*PAGE EXCERPT*.
*** Begin section ***

Dame Judith Mayhew Jonas, (born 18 October 1948) is a New Zealand-born British solicitor, local government politician and academic. She has been the first woman to hold a number of public roles in the United Kingdom such as a two-year term as Provost of King's College, Cambridge and chair of the Royal Opera House.

== Early life ==
Born and educated in New Zealand, Judith Mayhew was the daughter of Bill and Joyce Mayhew. She attended Corstorphine Primary School in Dunedin and Otago Girls' High School graduating LLM from the University of Otago.

== Career ==
She lectured at Otago before moving to the UK as a lecturer in law at the University of Southampton and then King's College London, from 1976 to 1989, where she set up and became director of the Anglo-French Law Degree (Sorbonne), the first joint degree in Europe.

In 1986, she entered private practice as an employment lawyer, rising to become special adviser to the chairman at Clifford Chance, a global law firm. In 2006, she was appointed to the board of directors of Merrill Lynch.

She was closely involved in the running of the City of London from 1986. In that year she was elected to the City of London Corporation and chaired the corporation's Policy and Resources Committee from 1996 to 2003. From 2001 she was City and Business Advisor to Ken Livingstone, the Mayor of London.

*** End section ***

*EXERCISES*.
1. In the text about Judith Mayhew Jonas, which committee of the City of London Corporation did she chair from 1996 to 2003?
2. Extend the text about Judith Mayhew Jonas by writing what follows its final sentence.
The items that come next are separate material and have no connection to the text about Judith Mayhew Jonas.

*STORED DATA*.
*** Begin section ***

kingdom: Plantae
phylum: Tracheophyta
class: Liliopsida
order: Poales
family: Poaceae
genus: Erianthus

*** End section ***

*RESPONSE LIST*.
1. The Policy and Resources Committee.

2.
Mayhew Jonas served on a number of boards of educational and cultural institutions. In 1999 she was appointed chair of governors at Birkbeck, University of London. She was Provost of King's College, Cambridge from 2003–05, the first woman to hold this post. She was the first woman to chair the Royal Opera House.

She is a trustee of the Imperial War Museum and of the Urban Land Institute, and co-chair of the British Dutch Dialogues, the Apeldoorn Conference.

From 2008 to 2022 she was Provost (Chancellor) of Bishop Grosseteste University in Lincoln, England.

Mayhew Jonas features in a film series, Dreamcatchers, about successful expatriate New Zealanders.

== Honours and awards ==
Mayhew Jonas was awarded an honorary doctorate by the University of Otago in 1998. She was made a Dame Commander of the Order of the British Empire (DBE) in the 2002 Birthday Honours "for services to the City of London".

In 2004, she was made New Zealander of the Year in Britain. She was Global Award Winner at the New Zealand Women of Influence Awards in 2015.

==Personal==
She married Christopher Jonas, an English property consultant, in 2003.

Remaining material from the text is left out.